▶ READING TEXT:
++++++

It was a closed device in every way, and I don’t just mean that it didn’t suit my idealistic hacker perspective. Being 100% proprietary was a real problem because it doomed the BlackBerry to fall behind. Even back then it wasn’t practical to build a good web browser from scratch. The web was too messy and moving too quickly.

That’s why Apple used the open-source KHTML rendering engine (which became WebKit) for Safari. It would have been a huge project to build a browser with good enough compatibility at the time, let alone keep up with the fast-evolving web standards (it was truly a race then). There were only 4 browsers keeping up: Mozilla, IE, Safari, and (sort of) Opera.

And that’s just the browser. The same problem applied to the OS, which wasn’t Linux or BSD-based, lacking developer tools and support.

Obviously the iPhone got most of that right (enough) and the rest is history, even if the “crackberry” fans and Steve Ballmer took a while to get it. (It was “not a very good email machine”.)

But it wasn’t just a contrarian genius idea from Steve Jobs’ mind. The path to the iPhone was already being laid and it was easy to see.

In 2005 I had this wonderful/terrible device, the Nokia 770 Internet Tablet: nokia770 Photo credit

Now that was what an Internet-connected mobile device should be:

  • Linux-based and open-source
  • Shipped with a decent-ish browser (Opera, which even had Flash support!)
  • Large high-res touch screen
  • Software keyboard (allowing for that large screen!)
  • Let’s pretend it didn’t have a pen, I threw mine out 🙈

The touch screen was poor (no multi-touch), it was generally buggy… and sorry but no cellular data! Only WiFi!

But those were things that could be easily fixed.

A poorly-implemented but correctly-aimed product can iterate it’s way to success much more easily than a polished product that’s aimed in the wrong direction.

A true Internet device was the direction to aim for.

The Blackberry found it’s local maxima, but Steve Jobs iterated upon the ideas in the Nokia 770 Internet Tablet, eventually getting it right. And he did it by sticking to a vision even though that involved a lot of risk and solving hard problems like making a good virtual keyboard. And then continuing to iterate on a product that was initially much too limited (iOS didn’t even have cut & paste!). But the vision was right, it was aimed in the right direction.

This is why I have an iPhone 3G and an iPhone 4 framed on my office wall.

++++++

▶ PROBLEM DETAILS: In the text about the BlackBerry and the iPhone, which rendering engine did Apple use for Safari? Use only the text above to answer.

(Stored dataset items)
++++++

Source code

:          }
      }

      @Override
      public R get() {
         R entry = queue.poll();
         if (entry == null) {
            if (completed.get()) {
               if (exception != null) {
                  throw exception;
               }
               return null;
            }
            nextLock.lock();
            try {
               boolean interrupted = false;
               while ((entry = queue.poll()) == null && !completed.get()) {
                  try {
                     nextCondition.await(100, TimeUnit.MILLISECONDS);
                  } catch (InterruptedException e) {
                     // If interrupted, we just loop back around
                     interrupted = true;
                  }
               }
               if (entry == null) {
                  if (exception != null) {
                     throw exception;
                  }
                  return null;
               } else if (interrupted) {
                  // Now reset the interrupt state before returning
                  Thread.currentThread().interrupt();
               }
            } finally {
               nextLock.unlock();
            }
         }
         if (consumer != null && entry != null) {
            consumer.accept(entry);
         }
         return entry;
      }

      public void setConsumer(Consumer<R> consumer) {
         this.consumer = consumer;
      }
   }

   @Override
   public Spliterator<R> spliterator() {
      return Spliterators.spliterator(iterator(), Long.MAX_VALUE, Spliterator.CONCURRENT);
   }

++++++

▶ RESULT OF THIS EXERCISE: Apple used the open-source KHTML rendering engine, which became WebKit.